# Fragmento del texto:
Dos contextos, dos realidades
Las consecuencias económicas también mostraron diferencias notables entre ambos desastres.
1985: Las pérdidas alcanzaron 4,103.5 millones de dólares, equivalentes hoy a más de 9,268 millones de dólares. El impacto fue de 2.1% del PIB nacional en un contexto de recesión económica y austeridad fiscal. La Ciudad de México concentraba entonces el 21% de la economía del país, lo que amplificó los efectos del desastre.
2017: Los daños materiales se estimaron en 29,000 millones de pesos, lo que representó 0.2% del PIB. Aunque el costo relativo fue menor, las afectaciones se dispersaron en varias entidades, en un México económicamente más diversificado.
En ambos casos, la tragedia expuso vulnerabilidades en la infraestructura sanitaria. En 1985, el Hospital Juárez simbolizó el desastre; en 2017, el cierre de la Clínica 25 del IMSS evidenció la fragilidad persistente de la infraestructura en este sector.
El nacimiento de la protección civil
El sismo de 1985 marcó un antes y un después en la gestión de riesgos en México. Ocho meses después, en mayo de 1986, se creó el Sistema Nacional de Protección Civil (Sinaproc), con el objetivo de coordinar a autoridades federales, estatales, municipales y sociedad civil en caso de desastres.
Asimismo, se actualizaron los reglamentos de construcción, imponiendo mayores requisitos de seguridad estructural y la figura de corresponsables de obra, con el fin de garantizar la calidad en edificaciones.
En 2017, pese a los avances, quedó en evidencia que aún existían fallas: directores responsables de obra que “firmaban sin supervisar” y la falta de reformas profundas en los reglamentos de construcción.

# Datos extraídos:
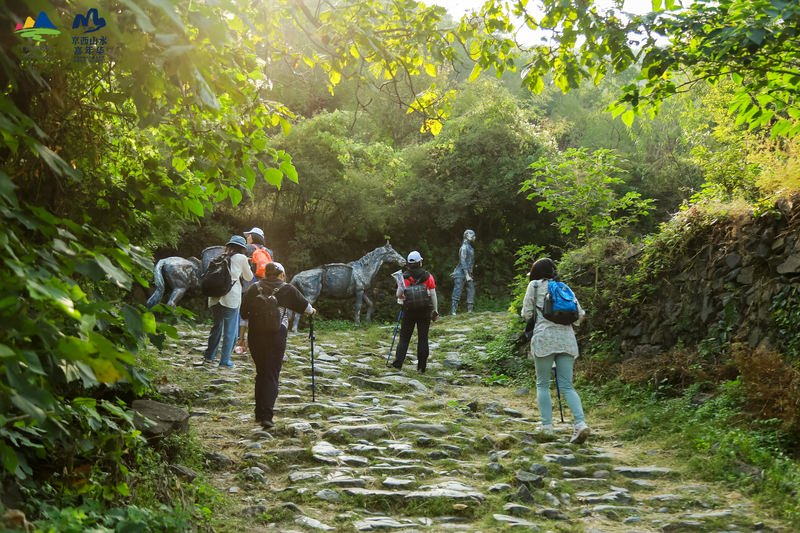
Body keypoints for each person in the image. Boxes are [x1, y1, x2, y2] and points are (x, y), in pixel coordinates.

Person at [521, 257, 590, 444]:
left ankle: (547, 426)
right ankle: (580, 423)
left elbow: (526, 314)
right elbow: (580, 315)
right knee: (567, 386)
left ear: (535, 272)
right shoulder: (564, 287)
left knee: (543, 384)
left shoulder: (534, 286)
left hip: (544, 339)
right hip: (567, 340)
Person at [240, 262, 316, 429]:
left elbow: (243, 314)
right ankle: (267, 416)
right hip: (276, 336)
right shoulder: (287, 289)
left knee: (261, 372)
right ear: (281, 274)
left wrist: (241, 338)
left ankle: (259, 413)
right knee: (271, 374)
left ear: (265, 274)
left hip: (255, 335)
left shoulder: (253, 288)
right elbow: (307, 308)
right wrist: (312, 312)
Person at [203, 235, 254, 369]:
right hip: (231, 298)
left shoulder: (219, 257)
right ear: (242, 248)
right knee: (230, 330)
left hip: (215, 297)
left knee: (216, 327)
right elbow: (249, 277)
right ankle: (225, 360)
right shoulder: (241, 258)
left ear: (229, 246)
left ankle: (209, 356)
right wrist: (247, 264)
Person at [390, 251, 439, 373]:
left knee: (404, 338)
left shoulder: (403, 277)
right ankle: (421, 367)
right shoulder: (428, 276)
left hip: (408, 310)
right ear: (420, 262)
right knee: (423, 338)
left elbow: (398, 294)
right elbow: (433, 294)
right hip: (424, 311)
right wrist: (435, 310)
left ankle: (398, 364)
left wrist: (402, 295)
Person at [235, 227, 273, 355]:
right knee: (259, 314)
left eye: (249, 235)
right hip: (264, 288)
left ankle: (240, 342)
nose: (247, 238)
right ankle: (258, 343)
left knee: (243, 313)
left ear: (253, 237)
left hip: (248, 286)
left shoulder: (247, 249)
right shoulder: (268, 251)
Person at [450, 229, 476, 315]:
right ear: (466, 235)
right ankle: (453, 311)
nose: (473, 236)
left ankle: (470, 310)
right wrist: (466, 274)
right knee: (457, 291)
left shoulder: (470, 248)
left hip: (468, 273)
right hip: (460, 273)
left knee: (471, 289)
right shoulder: (464, 247)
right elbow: (462, 261)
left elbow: (470, 262)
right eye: (471, 234)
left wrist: (469, 273)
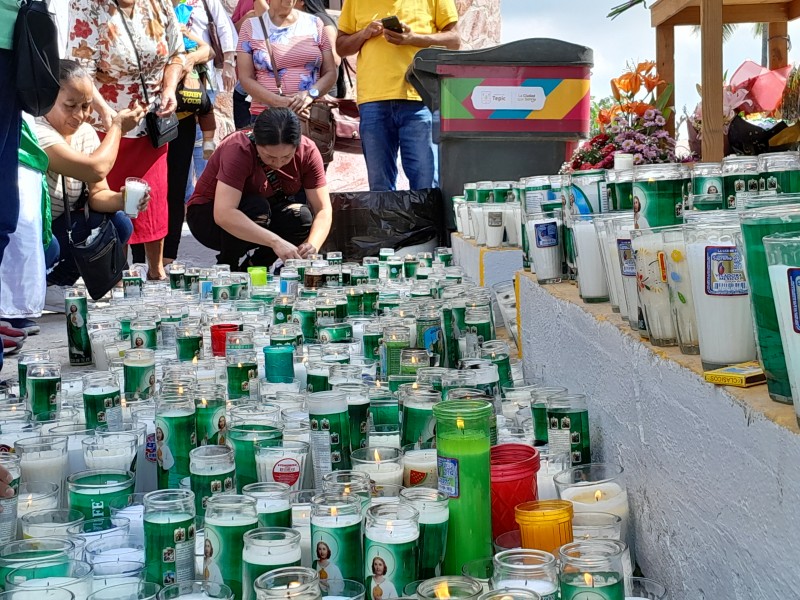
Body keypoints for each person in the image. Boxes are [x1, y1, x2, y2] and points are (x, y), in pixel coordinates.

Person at [66, 0, 185, 282]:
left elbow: (177, 55)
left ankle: (156, 270)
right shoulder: (88, 6)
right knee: (110, 199)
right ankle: (112, 273)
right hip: (108, 125)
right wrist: (107, 114)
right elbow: (81, 71)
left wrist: (170, 88)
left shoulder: (158, 4)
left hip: (153, 122)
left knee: (153, 198)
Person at [36, 60, 149, 312]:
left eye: (86, 106)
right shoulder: (37, 129)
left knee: (120, 222)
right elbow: (95, 168)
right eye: (70, 106)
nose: (80, 115)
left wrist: (123, 199)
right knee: (54, 244)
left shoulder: (85, 132)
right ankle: (40, 283)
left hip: (65, 225)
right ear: (47, 98)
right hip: (39, 233)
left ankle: (59, 283)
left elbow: (98, 194)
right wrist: (117, 127)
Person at [337, 0, 460, 191]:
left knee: (426, 183)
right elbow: (341, 47)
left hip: (420, 99)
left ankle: (427, 222)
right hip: (373, 101)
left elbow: (454, 41)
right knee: (380, 187)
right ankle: (386, 222)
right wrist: (364, 33)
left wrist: (413, 38)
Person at [186, 108, 332, 269]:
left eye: (286, 157)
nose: (278, 163)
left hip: (264, 215)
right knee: (256, 207)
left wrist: (312, 245)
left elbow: (323, 209)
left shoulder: (308, 150)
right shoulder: (238, 148)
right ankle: (228, 267)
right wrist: (275, 242)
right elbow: (223, 213)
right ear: (256, 142)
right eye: (269, 157)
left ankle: (256, 267)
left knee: (300, 216)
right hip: (209, 219)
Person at [237, 0, 337, 127]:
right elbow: (245, 77)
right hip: (267, 117)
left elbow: (330, 72)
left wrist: (310, 95)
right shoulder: (251, 27)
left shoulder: (315, 23)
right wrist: (278, 102)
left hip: (310, 115)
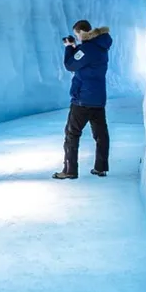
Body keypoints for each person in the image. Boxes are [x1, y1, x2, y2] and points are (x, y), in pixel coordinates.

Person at [53, 20, 112, 179]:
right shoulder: (101, 47)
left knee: (72, 134)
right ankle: (101, 168)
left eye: (76, 35)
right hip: (98, 100)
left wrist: (68, 48)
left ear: (80, 32)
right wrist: (75, 48)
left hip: (82, 99)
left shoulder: (87, 49)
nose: (76, 38)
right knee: (101, 135)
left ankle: (69, 170)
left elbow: (71, 65)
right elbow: (84, 61)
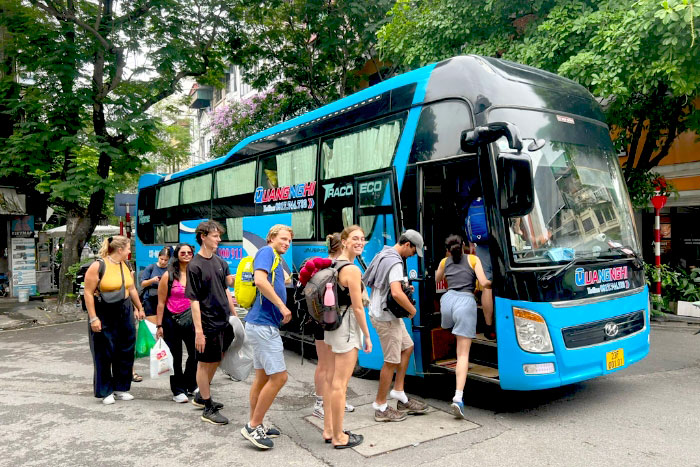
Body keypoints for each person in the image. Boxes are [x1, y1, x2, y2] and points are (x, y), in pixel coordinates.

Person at [363, 230, 429, 422]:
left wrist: (404, 287)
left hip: (386, 313)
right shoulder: (395, 262)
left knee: (407, 347)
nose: (413, 255)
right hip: (385, 317)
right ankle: (380, 406)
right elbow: (396, 293)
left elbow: (391, 287)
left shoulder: (384, 253)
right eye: (414, 251)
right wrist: (412, 311)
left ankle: (399, 392)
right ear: (407, 244)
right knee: (391, 361)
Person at [240, 224, 293, 450]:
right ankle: (253, 425)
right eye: (282, 239)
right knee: (280, 378)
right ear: (271, 238)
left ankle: (256, 422)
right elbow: (260, 281)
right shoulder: (265, 252)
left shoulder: (274, 258)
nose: (286, 244)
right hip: (263, 326)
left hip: (260, 324)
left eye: (289, 241)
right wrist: (282, 306)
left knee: (262, 378)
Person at [322, 225, 372, 449]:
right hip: (348, 325)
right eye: (354, 238)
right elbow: (358, 307)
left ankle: (329, 429)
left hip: (332, 325)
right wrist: (367, 337)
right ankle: (339, 436)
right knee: (340, 385)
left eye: (362, 239)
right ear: (344, 241)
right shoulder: (351, 269)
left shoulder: (333, 262)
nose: (360, 242)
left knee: (332, 381)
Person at [186, 220, 237, 425]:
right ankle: (207, 407)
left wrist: (234, 317)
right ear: (203, 237)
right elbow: (194, 299)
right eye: (215, 236)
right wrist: (199, 331)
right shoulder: (194, 265)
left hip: (223, 320)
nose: (219, 239)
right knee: (204, 363)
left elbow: (226, 290)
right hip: (206, 323)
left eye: (218, 235)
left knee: (217, 358)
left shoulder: (220, 262)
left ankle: (201, 395)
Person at [435, 235, 491, 418]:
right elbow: (484, 283)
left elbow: (436, 279)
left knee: (454, 332)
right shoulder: (473, 259)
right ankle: (458, 398)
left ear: (448, 249)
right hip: (465, 303)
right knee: (463, 354)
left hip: (447, 303)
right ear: (466, 246)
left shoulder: (444, 262)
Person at [85, 236, 146, 405]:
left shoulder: (125, 265)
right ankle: (105, 391)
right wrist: (93, 318)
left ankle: (121, 387)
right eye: (128, 248)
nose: (129, 251)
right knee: (104, 352)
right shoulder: (98, 266)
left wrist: (139, 308)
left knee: (125, 349)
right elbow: (88, 293)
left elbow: (131, 288)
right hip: (104, 310)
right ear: (120, 250)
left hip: (124, 309)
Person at [310, 233, 355, 419]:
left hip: (323, 319)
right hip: (326, 320)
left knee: (331, 364)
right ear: (342, 246)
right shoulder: (332, 267)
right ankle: (320, 403)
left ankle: (334, 400)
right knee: (325, 364)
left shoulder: (325, 265)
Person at [155, 243, 197, 403]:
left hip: (192, 320)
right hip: (171, 320)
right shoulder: (169, 275)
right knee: (175, 357)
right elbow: (161, 302)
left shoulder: (196, 274)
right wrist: (159, 325)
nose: (186, 255)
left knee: (196, 354)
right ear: (177, 255)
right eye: (183, 252)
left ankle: (190, 383)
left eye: (189, 252)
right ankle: (178, 390)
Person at [140, 248, 171, 324]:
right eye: (161, 259)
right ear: (158, 257)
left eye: (166, 260)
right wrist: (152, 280)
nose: (163, 262)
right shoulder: (151, 267)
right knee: (152, 325)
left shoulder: (170, 269)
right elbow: (142, 283)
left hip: (165, 299)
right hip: (151, 299)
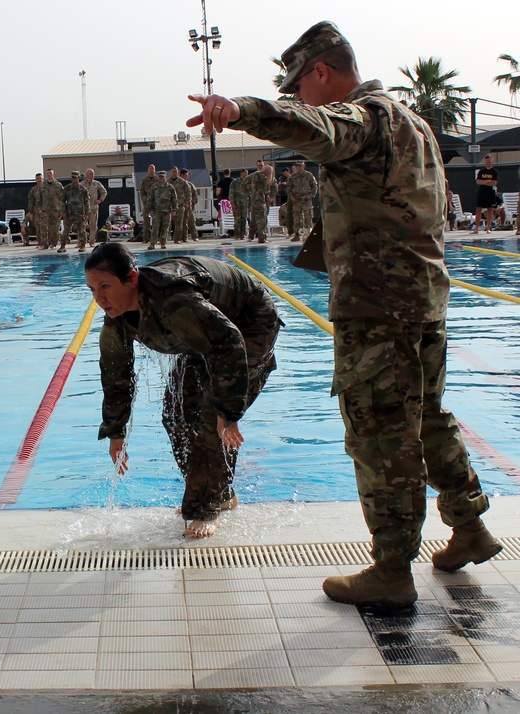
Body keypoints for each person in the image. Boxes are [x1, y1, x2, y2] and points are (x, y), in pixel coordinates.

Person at [187, 20, 501, 606]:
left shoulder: (366, 117)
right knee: (428, 418)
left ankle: (391, 571)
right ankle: (470, 525)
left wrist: (241, 111)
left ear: (322, 73)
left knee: (380, 432)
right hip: (423, 301)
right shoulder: (413, 122)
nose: (298, 97)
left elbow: (321, 126)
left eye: (298, 86)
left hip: (379, 307)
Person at [85, 243, 280, 538]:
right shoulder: (116, 320)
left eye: (105, 286)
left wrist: (229, 411)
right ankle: (219, 492)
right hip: (208, 334)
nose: (100, 298)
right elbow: (116, 376)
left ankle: (206, 507)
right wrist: (116, 430)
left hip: (249, 322)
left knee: (210, 415)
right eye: (92, 289)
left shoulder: (175, 300)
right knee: (175, 414)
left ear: (132, 279)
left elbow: (228, 342)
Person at [286, 161, 318, 242]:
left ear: (303, 166)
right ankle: (296, 234)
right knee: (297, 218)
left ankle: (308, 235)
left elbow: (314, 186)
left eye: (300, 166)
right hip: (297, 200)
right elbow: (289, 188)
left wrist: (310, 195)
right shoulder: (292, 177)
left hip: (306, 200)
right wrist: (292, 197)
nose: (299, 167)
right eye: (297, 166)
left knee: (308, 218)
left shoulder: (308, 175)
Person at [60, 171, 90, 253]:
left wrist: (87, 213)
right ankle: (63, 246)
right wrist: (63, 211)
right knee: (66, 230)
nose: (74, 179)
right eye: (72, 178)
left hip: (80, 213)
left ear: (79, 178)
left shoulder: (83, 189)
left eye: (75, 178)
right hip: (69, 213)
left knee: (82, 230)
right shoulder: (67, 188)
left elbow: (86, 202)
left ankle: (83, 245)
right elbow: (62, 200)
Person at [148, 171, 177, 250]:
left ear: (166, 177)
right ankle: (152, 244)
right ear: (158, 177)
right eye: (160, 177)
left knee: (165, 228)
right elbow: (150, 199)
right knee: (155, 228)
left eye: (163, 177)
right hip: (157, 211)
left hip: (167, 211)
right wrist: (150, 209)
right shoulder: (154, 187)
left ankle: (163, 243)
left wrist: (174, 209)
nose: (161, 178)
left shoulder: (170, 187)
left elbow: (174, 199)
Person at [39, 168, 65, 250]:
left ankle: (54, 243)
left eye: (50, 173)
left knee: (55, 228)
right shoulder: (42, 186)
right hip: (45, 209)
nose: (49, 174)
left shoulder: (59, 185)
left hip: (56, 210)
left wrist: (61, 210)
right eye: (47, 173)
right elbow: (39, 198)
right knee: (44, 228)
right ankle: (44, 244)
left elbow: (63, 198)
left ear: (53, 174)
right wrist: (40, 208)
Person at [473, 155, 498, 234]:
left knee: (490, 210)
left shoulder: (494, 172)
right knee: (478, 210)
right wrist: (487, 181)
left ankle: (488, 228)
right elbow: (478, 182)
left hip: (490, 192)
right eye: (486, 161)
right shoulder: (481, 171)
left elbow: (494, 183)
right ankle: (476, 229)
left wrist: (483, 182)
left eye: (489, 160)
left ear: (492, 161)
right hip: (482, 192)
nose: (488, 162)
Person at [84, 169, 108, 246]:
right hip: (84, 208)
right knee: (82, 225)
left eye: (93, 174)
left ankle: (92, 241)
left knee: (93, 225)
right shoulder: (82, 184)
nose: (92, 175)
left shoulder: (97, 183)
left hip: (93, 207)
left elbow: (104, 192)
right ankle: (82, 241)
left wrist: (100, 200)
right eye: (91, 174)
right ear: (87, 174)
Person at [138, 164, 159, 241]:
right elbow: (142, 192)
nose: (151, 171)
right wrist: (146, 201)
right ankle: (146, 239)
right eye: (150, 169)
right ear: (148, 170)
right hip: (146, 204)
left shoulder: (158, 180)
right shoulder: (144, 180)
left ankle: (155, 238)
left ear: (154, 170)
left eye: (153, 169)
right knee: (146, 223)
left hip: (156, 204)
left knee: (156, 223)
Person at [179, 169, 201, 241]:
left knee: (191, 222)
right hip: (179, 207)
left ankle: (195, 236)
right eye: (185, 175)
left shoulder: (190, 185)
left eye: (187, 175)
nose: (186, 176)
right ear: (181, 175)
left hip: (189, 207)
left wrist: (192, 203)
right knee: (181, 223)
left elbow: (195, 196)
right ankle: (183, 237)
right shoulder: (177, 184)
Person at [229, 169, 249, 239]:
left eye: (247, 174)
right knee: (237, 220)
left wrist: (250, 205)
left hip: (245, 204)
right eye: (245, 173)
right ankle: (237, 235)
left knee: (244, 219)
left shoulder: (248, 182)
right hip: (237, 204)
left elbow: (250, 194)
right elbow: (231, 193)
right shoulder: (235, 182)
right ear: (241, 173)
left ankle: (242, 235)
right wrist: (232, 203)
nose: (246, 175)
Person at [27, 173, 44, 245]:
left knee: (47, 227)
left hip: (46, 210)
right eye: (37, 179)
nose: (39, 180)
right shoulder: (34, 190)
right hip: (37, 211)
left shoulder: (46, 188)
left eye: (40, 178)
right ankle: (40, 242)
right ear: (35, 180)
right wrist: (31, 212)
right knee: (38, 227)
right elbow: (31, 201)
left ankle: (48, 242)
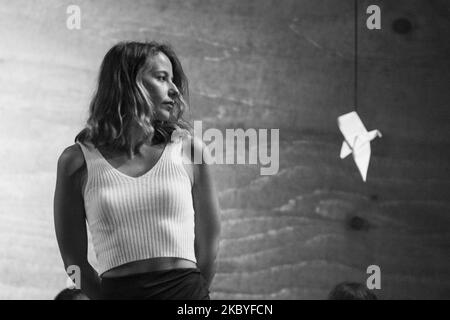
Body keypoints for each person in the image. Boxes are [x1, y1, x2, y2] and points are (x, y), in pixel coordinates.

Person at [53, 41, 221, 300]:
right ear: (128, 84)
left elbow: (209, 248)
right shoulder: (76, 161)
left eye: (173, 80)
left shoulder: (190, 150)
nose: (175, 90)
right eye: (162, 78)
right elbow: (73, 262)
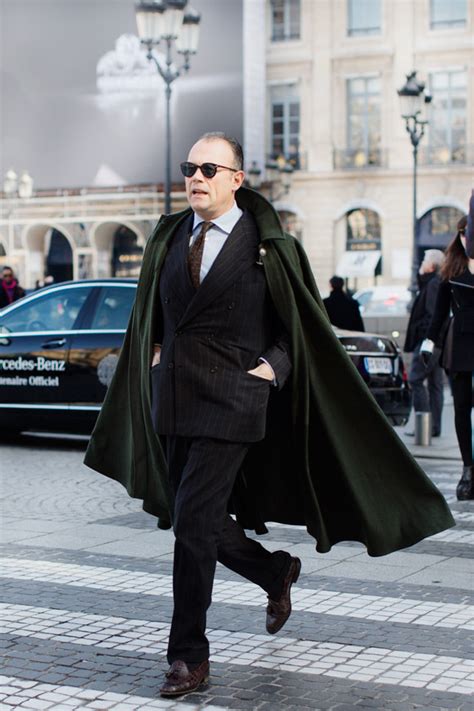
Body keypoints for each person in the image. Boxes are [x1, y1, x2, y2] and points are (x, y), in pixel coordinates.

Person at [85, 133, 454, 698]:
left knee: (191, 528)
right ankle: (273, 571)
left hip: (235, 400)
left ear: (237, 178)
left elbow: (300, 326)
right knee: (193, 521)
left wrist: (270, 370)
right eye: (190, 167)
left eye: (210, 168)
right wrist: (156, 353)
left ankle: (188, 656)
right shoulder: (167, 236)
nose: (196, 177)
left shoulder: (269, 245)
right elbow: (150, 314)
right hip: (175, 397)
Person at [422, 213, 474, 500]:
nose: (467, 239)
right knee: (462, 407)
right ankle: (468, 470)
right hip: (461, 344)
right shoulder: (452, 269)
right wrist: (428, 343)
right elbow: (440, 313)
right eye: (464, 234)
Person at [404, 249, 446, 437]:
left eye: (423, 260)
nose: (421, 263)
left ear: (431, 265)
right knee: (435, 383)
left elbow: (432, 315)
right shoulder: (433, 283)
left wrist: (426, 339)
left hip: (428, 343)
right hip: (436, 342)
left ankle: (424, 426)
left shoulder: (433, 285)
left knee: (415, 379)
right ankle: (434, 427)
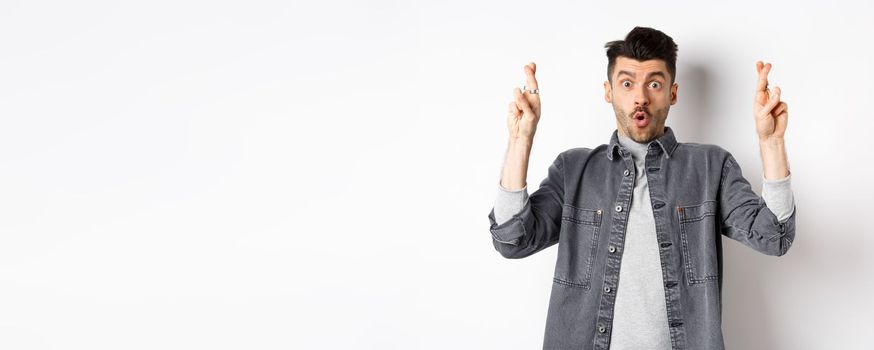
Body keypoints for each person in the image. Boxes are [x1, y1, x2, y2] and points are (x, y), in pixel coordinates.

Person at [487, 26, 796, 350]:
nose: (640, 97)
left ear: (672, 93)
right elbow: (512, 240)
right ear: (608, 91)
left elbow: (774, 237)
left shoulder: (710, 167)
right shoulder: (573, 170)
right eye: (627, 82)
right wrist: (521, 139)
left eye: (654, 83)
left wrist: (771, 142)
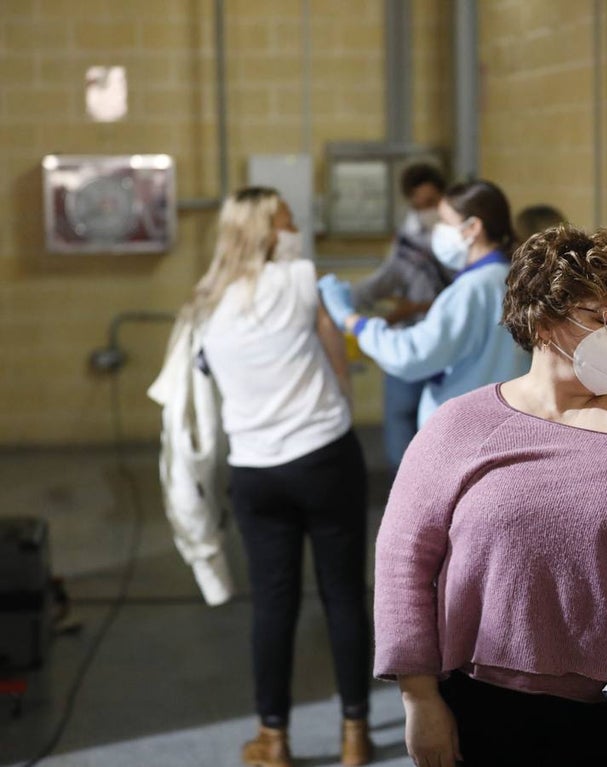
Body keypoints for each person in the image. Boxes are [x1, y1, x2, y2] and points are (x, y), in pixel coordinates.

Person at [372, 224, 607, 766]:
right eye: (601, 317)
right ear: (543, 319)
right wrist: (419, 697)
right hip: (484, 704)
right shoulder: (461, 426)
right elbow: (404, 558)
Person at [191, 187, 374, 767]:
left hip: (254, 471)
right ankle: (354, 734)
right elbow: (336, 356)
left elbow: (203, 377)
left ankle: (272, 737)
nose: (296, 225)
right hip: (323, 456)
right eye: (288, 218)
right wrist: (339, 403)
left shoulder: (205, 302)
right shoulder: (300, 277)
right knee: (343, 595)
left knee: (273, 605)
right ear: (269, 228)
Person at [318, 179, 530, 427]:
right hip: (502, 420)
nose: (436, 231)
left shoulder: (472, 288)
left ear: (473, 227)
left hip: (467, 427)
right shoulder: (509, 277)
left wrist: (352, 321)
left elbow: (411, 354)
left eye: (444, 221)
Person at [350, 162, 452, 472]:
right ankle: (405, 480)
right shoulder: (406, 242)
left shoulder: (456, 242)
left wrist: (419, 307)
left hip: (446, 338)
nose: (425, 211)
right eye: (418, 205)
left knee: (442, 416)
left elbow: (464, 294)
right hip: (410, 336)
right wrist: (346, 299)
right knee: (400, 413)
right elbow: (386, 279)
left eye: (431, 203)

# Ejercicio 1:
¿Concuerdan con el texto sobre los sismos estas afirmaciones? (a) En 1985 el impacto económico equivalió al 2.1% del PIB nacional. (b) El Sinaproc se creó un año después del sismo de 1985. (c) En 2017 las afectaciones se concentraron en la Ciudad de México. Responde sí o no a cada una y cita literalmente las palabras del texto que lo deciden.
# Ejercicio 2:
Prolonga el texto sobre los sismos a partir de su última oración.

# Respuesta 1:
(a) Sí: «El impacto fue de 2.1% del PIB nacional».
(b) No: «Ocho meses después, en mayo de 1986, se creó el Sistema Nacional de Protección Civil (Sinaproc)».
(c) No: «las afectaciones se dispersaron en varias entidades».

# Respuesta 2:
Hoy, los simulacros nacionales del 19 de septiembre buscan mantener viva la cultura de la prevención. El ejercicio de 2025 incluye un escenario hipotético de sismo magnitud 8.1 en Michoacán, con despliegue de helicópteros, cámaras del C5 y brigadas de emergencia.
Lo que falta por hacer
A pesar de las lecciones aprendidas, México enfrenta riesgos estructurales. Se proyecta que la población en las periferias de la capital crecerá 1.1% anual en la próxima década, lo que aumentará la construcción de viviendas informales en zonas de alto riesgo.
En 2017, la Ciudad de México implementó un seguro catastrófico en conjunto con la empresa Swiss Re, para cubrir daños de sismos superiores a magnitud 8.5. Este esquema beneficia solo a propietarios con impuestos prediales al corriente, dejando fuera a millones en asentamientos irregulares.
Actualmente, 2.5 millones de trabajadores residen en colonias informales ubicadas en zonas de riesgo sísmico. Representan 47% de la fuerza laboral de la capital, lo que convierte a esta situación en un riesgo no solo humano, sino económico.
De acuerdo con cálculos posteriores al sismo de 2017, el país perdió 160 millones de dólares en producción económica por el desplazamiento de trabajadores afectados.
Expertos coinciden en que para evitar una catástrofe similar, se requiere una combinación de medidas: monitoreo sísmico avanzado, normas de construcción estrictas, uso de tecnologías como disipadores de energía y una cultura ciudadana de prevención.
Entre memoria y prevención
Los sismos del 19 de septiembre de 1985 y 2017 son recordatorios de la fragilidad del país ante la fuerza de la naturaleza. Ambos dejaron cicatrices imborrables en la memoria colectiva y evidenciaron las carencias estructurales de México, desde la planeación urbana hasta la rendición de cuentas de las autoridades.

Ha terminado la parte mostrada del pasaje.